# SHORT PROBLEM
In the reference entries running from Bortell to Boustrapa, who wrote the Introduction to the Boscobel Tracts?

# EXTRACT PROVIDED
* * *

Bortell to Boustrapa

Bortell, the bull, in the beast-epic called Reynard the Fox (1498).

Boscan-[Almogavà], a Spanish poet of Barcelona (1500–1543). His poems are generally bound up with those of Garcilasso. They introduced the Italian style into Castilian poetry.

Sometimes he turned to gaze upon his book,
Boscan, or Garcilasso.
   —Bryon: Don Juan, i. 95 (1819).

Boscobel, or the preservation and escape of Charles II. after the battle of Worcester. J. Blount (?) professes his account to be a truthful narrative. Ainsworth wrote a novel called Boscobel, or The Royal Oak (1872).

Sir W. Scott’s Woodstock contains an account of the escape of Charles II. after the battle of Worcester, and carries on the romance to the death of Cromwell, the return of the king, and his death.

Boscobel Tracts (The), relative to the hairbreadth escapes of Charles II. in the forty days between the battle of Worcester and his escape to France. Dr. Copleston, bishop of Llandaff, wrote the Introduction (1827).

Bosmina, daughter of Fingal king of Morven (north-west coast of Scotland).—Ossian.

Boss, of Arthurian legend, is Boscastle, in Cornwall, on the Bristol Channel. Bude is also in Cornwall, on the Bristol Channel.

When the long wave broke
All down the thundering shores of Bude and Boss.
   —Tennyson: Idylls of the King.

Bossu (Réné le), French scholar and critic (1631–1680).

And for the epic poem your lordship bade me look at, upon taking the length, breadth, height, and depth of it, and trying them at home upon an exact scale of Bossu’s, ’tis out, my lord, in every one of its dimensions.—Sterne (1768).

(I think Sterne means the Abbé Bossut, the mathematician. His critic tried the book on its “length, breadth, height, and depth;” or perhaps he wishes to confound the two authors.)

Bossut (Abbé Charles), a celebrated mathematician (1730–1814).

* * *

# MATERIAL SHOWN
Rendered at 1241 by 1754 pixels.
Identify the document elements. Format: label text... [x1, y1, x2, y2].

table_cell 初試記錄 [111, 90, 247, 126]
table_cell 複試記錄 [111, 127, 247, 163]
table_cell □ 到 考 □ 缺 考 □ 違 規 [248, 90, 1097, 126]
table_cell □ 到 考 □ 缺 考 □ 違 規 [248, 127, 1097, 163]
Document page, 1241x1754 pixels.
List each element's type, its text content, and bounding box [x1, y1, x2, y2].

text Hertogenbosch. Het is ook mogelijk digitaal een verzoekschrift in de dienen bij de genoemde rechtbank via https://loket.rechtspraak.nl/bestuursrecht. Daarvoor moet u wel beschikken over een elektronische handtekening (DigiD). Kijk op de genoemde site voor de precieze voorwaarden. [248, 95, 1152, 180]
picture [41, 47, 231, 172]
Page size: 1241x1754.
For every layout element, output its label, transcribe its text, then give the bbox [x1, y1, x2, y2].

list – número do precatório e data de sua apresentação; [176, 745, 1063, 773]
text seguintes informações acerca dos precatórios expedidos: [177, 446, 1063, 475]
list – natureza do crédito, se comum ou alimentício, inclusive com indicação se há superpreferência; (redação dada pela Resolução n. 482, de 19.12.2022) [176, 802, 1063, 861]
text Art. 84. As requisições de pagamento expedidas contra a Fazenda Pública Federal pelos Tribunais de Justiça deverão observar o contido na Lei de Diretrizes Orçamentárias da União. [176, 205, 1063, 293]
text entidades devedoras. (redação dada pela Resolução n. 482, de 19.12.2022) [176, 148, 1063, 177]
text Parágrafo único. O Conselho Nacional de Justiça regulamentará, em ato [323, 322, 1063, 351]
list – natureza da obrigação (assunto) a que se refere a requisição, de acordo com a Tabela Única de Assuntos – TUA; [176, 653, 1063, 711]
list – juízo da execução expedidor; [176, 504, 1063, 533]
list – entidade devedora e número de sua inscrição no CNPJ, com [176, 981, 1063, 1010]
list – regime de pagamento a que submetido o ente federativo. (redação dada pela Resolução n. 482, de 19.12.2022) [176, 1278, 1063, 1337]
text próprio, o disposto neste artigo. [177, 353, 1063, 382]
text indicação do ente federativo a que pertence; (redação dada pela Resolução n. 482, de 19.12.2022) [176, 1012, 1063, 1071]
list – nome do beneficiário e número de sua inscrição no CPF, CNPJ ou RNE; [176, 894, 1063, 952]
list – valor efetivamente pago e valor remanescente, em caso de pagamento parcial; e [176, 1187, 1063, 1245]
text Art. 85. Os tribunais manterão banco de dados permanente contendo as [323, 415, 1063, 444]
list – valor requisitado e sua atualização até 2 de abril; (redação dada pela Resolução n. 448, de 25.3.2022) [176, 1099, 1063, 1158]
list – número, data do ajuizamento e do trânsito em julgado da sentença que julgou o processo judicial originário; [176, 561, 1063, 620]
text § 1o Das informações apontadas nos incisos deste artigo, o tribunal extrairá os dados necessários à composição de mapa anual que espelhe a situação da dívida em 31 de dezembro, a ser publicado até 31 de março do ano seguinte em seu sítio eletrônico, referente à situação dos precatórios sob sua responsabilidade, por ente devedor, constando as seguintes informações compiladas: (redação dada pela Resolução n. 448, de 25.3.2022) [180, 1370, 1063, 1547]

* * *

# WRITTEN SOLUTION
Dr. Copleston, bishop of Llandaff, wrote it in 1827.